My drinking lead to suicidal thoughts and episodes of self-harm. I had never struggled on that sort of self destructive level before outside of my drinking. Not ever. Alcohol brought me to a very very dark place.

 

Yet, it would be years before I made the commitment to change.

 
woman crying in her bed
 

The Emotional Wreckage

On an emotional level, alcohol is a brutal false friend. Sure, it may ease social anxiety at first and "take the edge off." But it's only a temporary band-aid that leads to a deeper disconnect from your true self and loved ones.

 

Alcohol impairs judgment and increases aggression, leading to strained relationships, regrettable behavior, and even violence in some cases. I've seen the devastation of broken homes, severed friendships, and shattered self-esteem in the wake of alcohol abuse.

 
 

The path to true emotional freedom and connection lies in being fully present, something alcohol constantly undermines. Getting free from alcohol's chains allows your authentic, vibrant self to shine through once again.

 

I was no where near the person I wanted to be, or the person I genuinely knew I was when I was consuming alcohol. I considered nobody else’s feelings but my own. I was cruel with my actions and words. I was not trustworthy. I was not reliable. I was not a good friend. I was not a good partner. I was not a good daughter. And, I was not a good mother.

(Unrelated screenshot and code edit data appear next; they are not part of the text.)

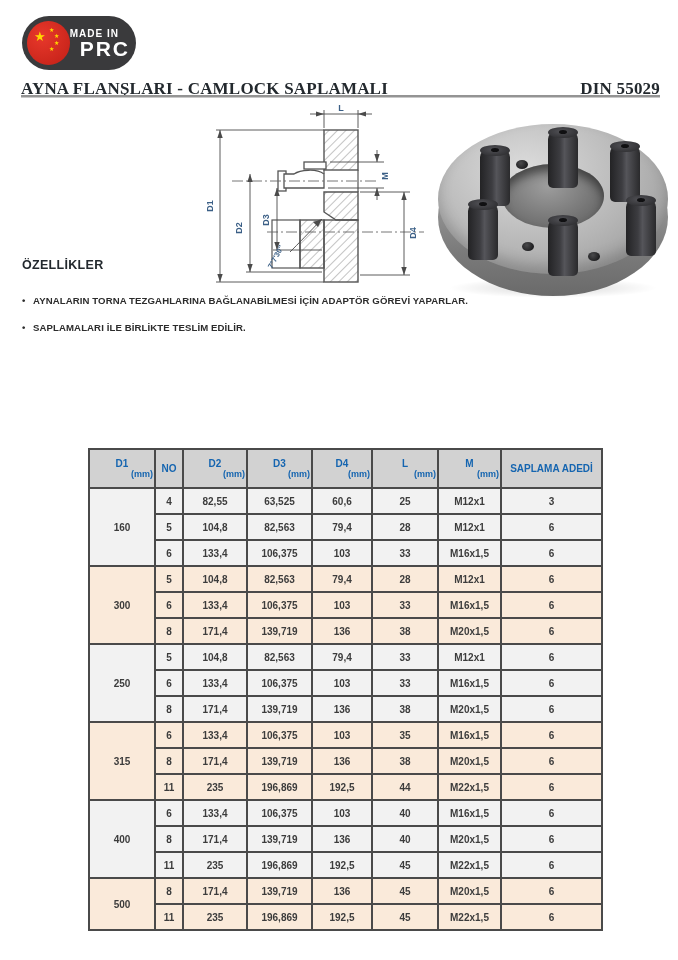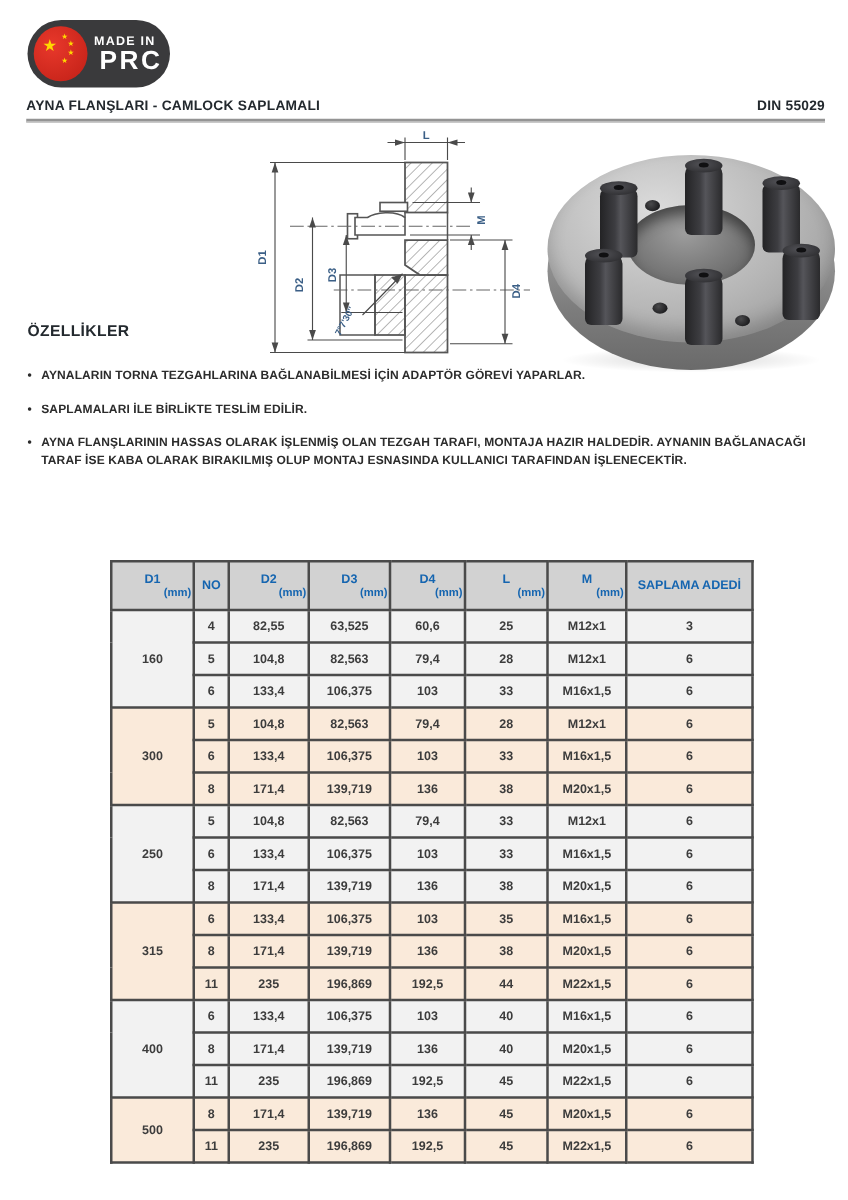--- a/index.html
+++ b/index.html
@@ -29,7 +29,7 @@
   .star.s2{font-size:6px;left:27px;top:12px;}
   .star.s3{font-size:6px;left:27px;top:19px;}
   .star.s4{font-size:6px;left:22px;top:25px;}
-  .logo-txt{flex:1;text-align:center;color:#fff;padding-right:6px;}
+  .logo-txt{flex:1;text-align:left;color:#fff;padding-right:6px;}
   .logo-line1{font-size:10px;font-weight:bold;letter-spacing:1px;}
   .logo-line2{font-size:21px;font-weight:bold;letter-spacing:2px;line-height:.95;padding-left:10px;}
 

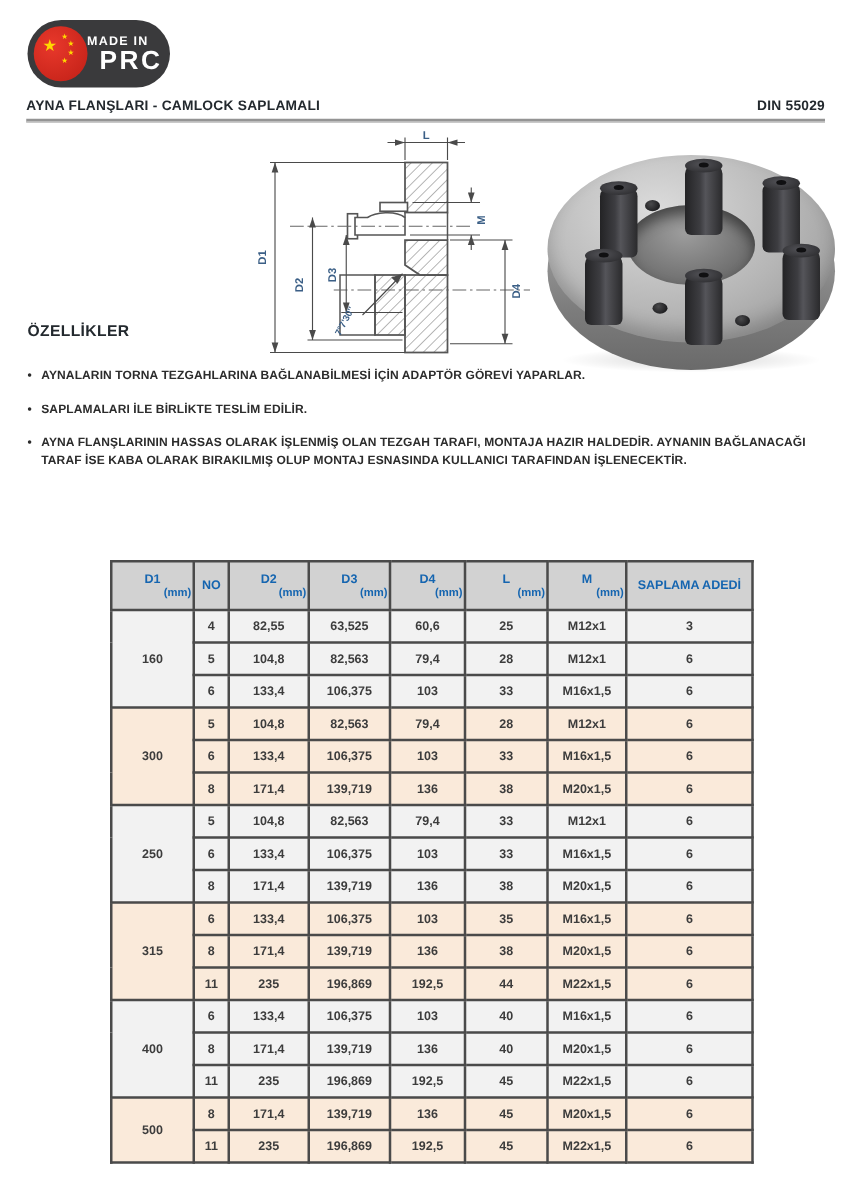--- a/index.html
+++ b/index.html
@@ -35,7 +35,7 @@
 
   
   .titlebar{position:absolute;left:21px;right:18px;top:79px;display:flex;justify-content:space-between;}
-  .doc-title,.doc-standard{font-size:11px;font-weight:bold;color:var(--ink);letter-spacing:.2px;}
+  .doc-title,.doc-standard{font-size:17px;font-weight:bold;color:var(--ink);letter-spacing:.2px;font-family:Liberation Serif, serif;}
   .rule{position:absolute;left:21px;right:18px;top:95px;height:3px;background:#949494;border-bottom:1px solid #c9c9c9;}
 
   

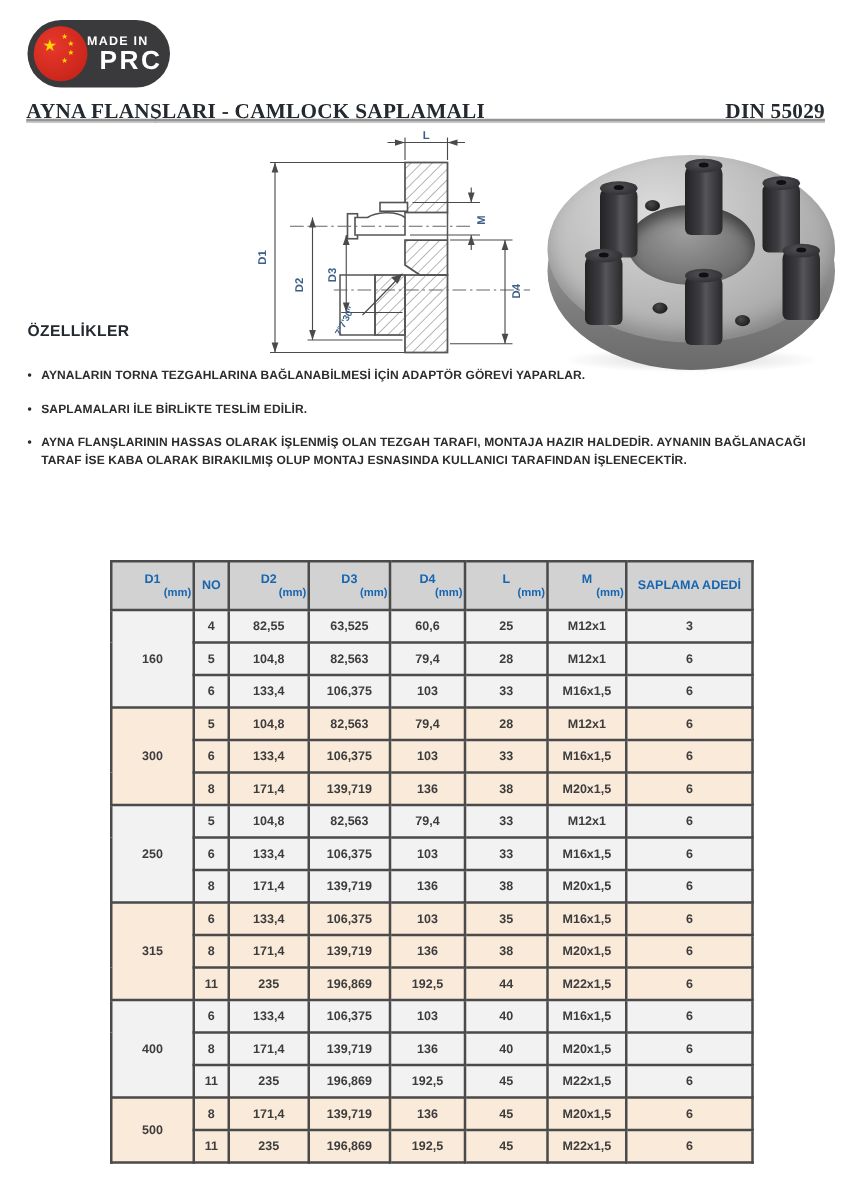--- a/index.html
+++ b/index.html
@@ -215,7 +215,6 @@
   <ul class="features">
     <li>AYNALARIN TORNA TEZGAHLARINA BAĞLANABİLMESİ İÇİN ADAPTÖR GÖREVİ YAPARLAR.</li>
     <li>SAPLAMALARI İLE BİRLİKTE TESLİM EDİLİR.</li>
-    <li>AYNA FLANŞLARININ HASSAS OLARAK İŞLENMİŞ OLAN TEZGAH TARAFI, MONTAJA HAZIR HALDEDİR. AYNANIN BAĞLANACAĞI TARAF İSE KABA OLARAK BIRAKILMIŞ OLUP MONTAJ ESNASINDA KULLANICI TARAFINDAN İŞLENECEKTİR.</li>
   </ul>
 
   <table class="spec-table">

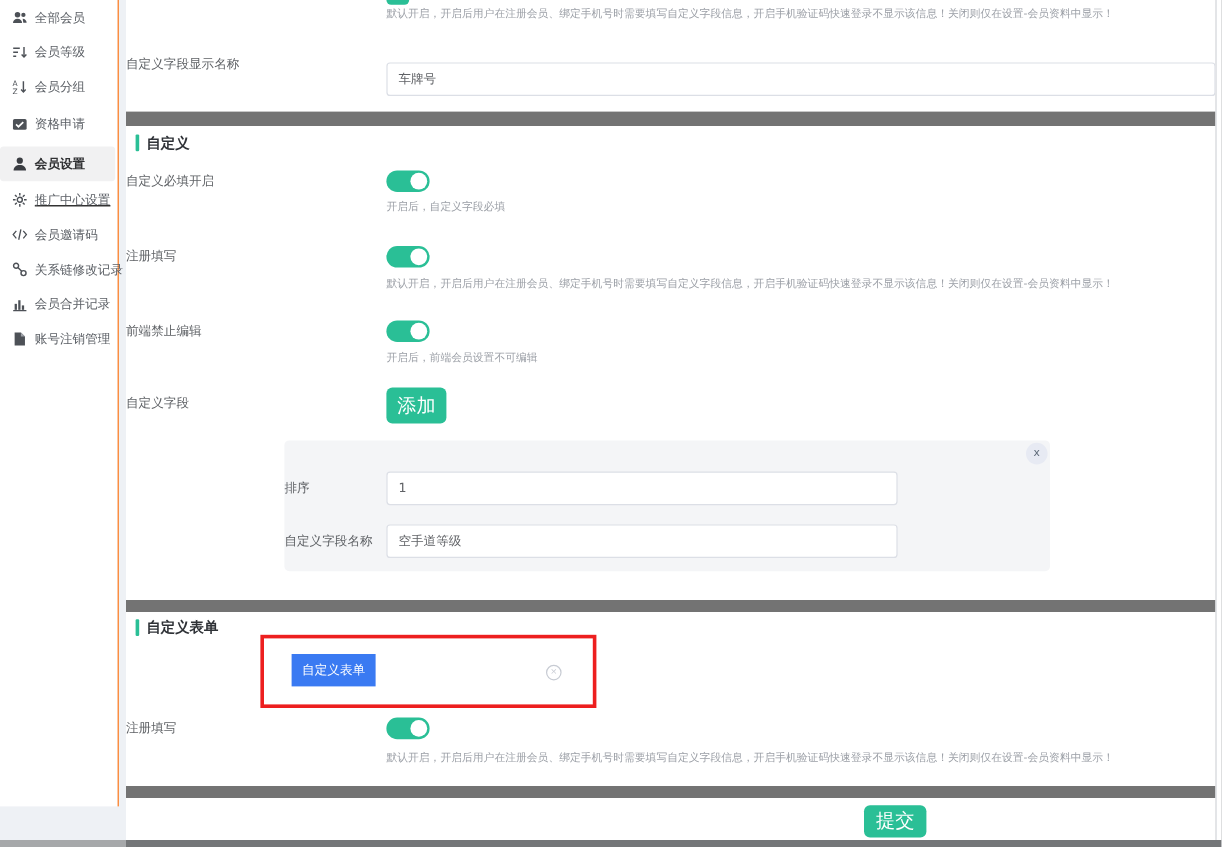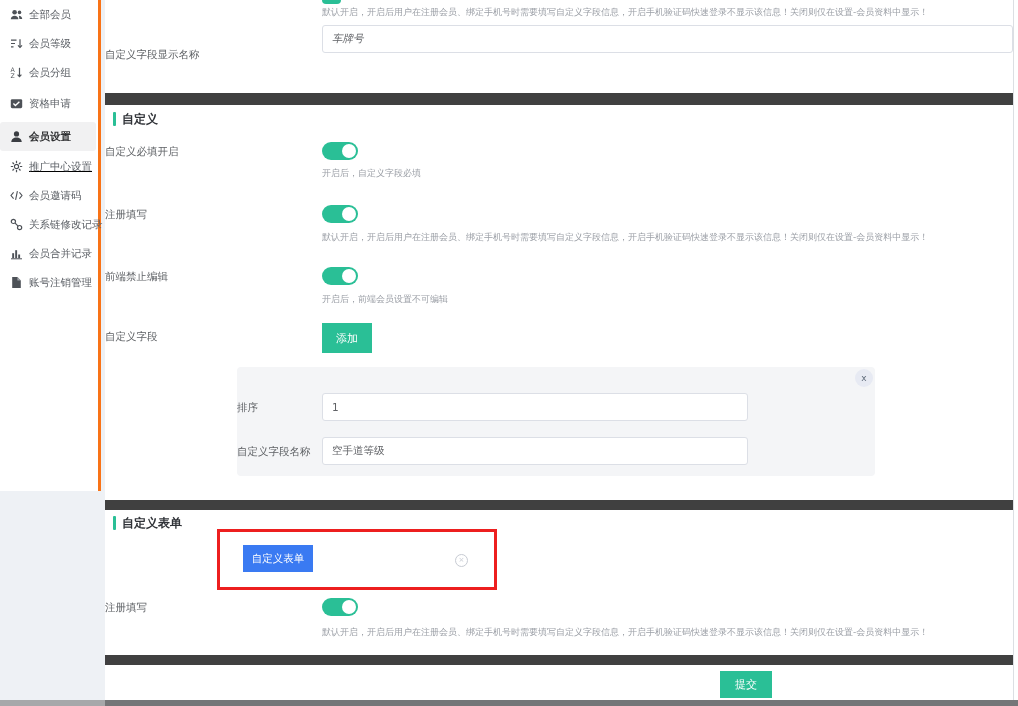--- a/index.html
+++ b/index.html
@@ -7,7 +7,7 @@
   #app{position:relative;width:1018px;height:706px;background:#eef1f5;overflow:hidden;}
   .abs{position:absolute;}
   
-  #sidebar{position:absolute;left:0;top:0;width:98px;height:491px;background:#fff;border-right:3px solid #f97316;}
+  #sidebar{position:absolute;left:0;top:0;width:98px;height:672px;background:#fff;border-right:1px solid #f97316;}
   .side-item{display:flex;align-items:center;height:29px;padding-left:10px;gap:6px;cursor:pointer;}
   .side-item .slabel{font-size:10.5px;color:#5c6066;white-space:nowrap;}
   .side-item.active{background:#f1f1f2;border-radius:3px;margin-right:2px;}

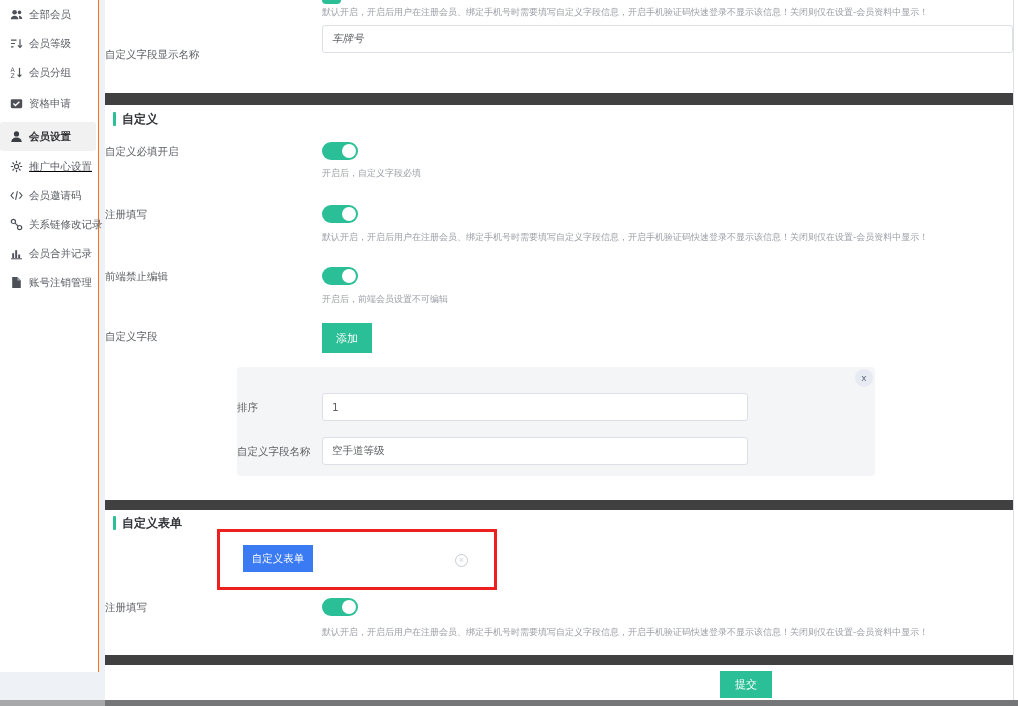--- a/index.html
+++ b/index.html
@@ -14,7 +14,7 @@
   .side-item.active .slabel{color:#303133;font-weight:bold;}
   .sicon{width:13px;height:13px;display:inline-flex;flex:0 0 13px;}
   
-  #main{position:absolute;left:105px;top:0;width:908px;height:700px;background:#404040;}
+  #main{position:absolute;left:105px;top:0;width:908px;height:700px;background:#737373;}
   .card{position:absolute;left:0;width:908px;background:#fff;}
   .sec-bar{position:absolute;width:3px;height:14px;background:#2abf96;border-radius:1px;}
   .sec-title{position:absolute;font-size:12px;font-weight:bold;color:#2f3237;line-height:14px;white-space:nowrap;}

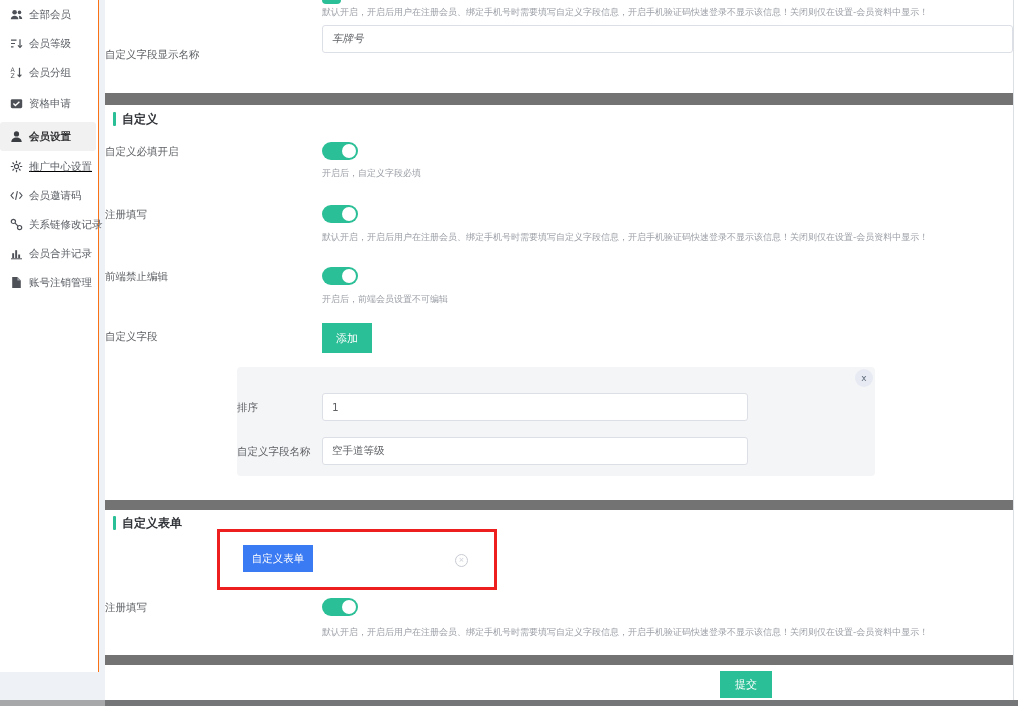--- a/index.html
+++ b/index.html
@@ -145,7 +145,7 @@
       <div class="abs" style="left:217px;top:0;width:19px;height:4px;background:#2abf96;border-radius:0 0 4px 4px;"></div>
       <div class="desc" style="left:217px;top:6px;">默认开启，开启后用户在注册会员、绑定手机号时需要填写自定义字段信息，开启手机验证码快速登录不显示该信息！关闭则仅在设置-会员资料中显示！</div>
       <div class="flabel" style="top:48px;">自定义字段显示名称</div>
-      <input class="ipt" style="left: 217px; top: 25px; width: 691px; font-style: italic;" value="车牌号">
+      <input class="ipt" style="left: 217px; top: 52px; width: 691px;" value="车牌号">
     </section>
 
     <section class="card" style="top:105px;height:395px;">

Alcohol stripped me of the ability to show up as my best self for all of the people and things that I loved most.

 

The Bottom Line

Look, I'm not here to judge - I've walked this road and know it all too well. But, I am here to shine a light on alcohol's dark side that the beer commercials conveniently leave out.

 

Drinking weighs us down physically, scrambles our head, and blocks us from living and loving fully. The good news? There is a way out of this trap!

 

You've got the power to take back control of your health, mind, and your spirit. If you're struggling with alcohol, know that you're not alone and there is hope.

 

I'm here to walk that path by your side towards a free, empowered, and genuinely joyful way of living. One day at a time, friend. One day at a time.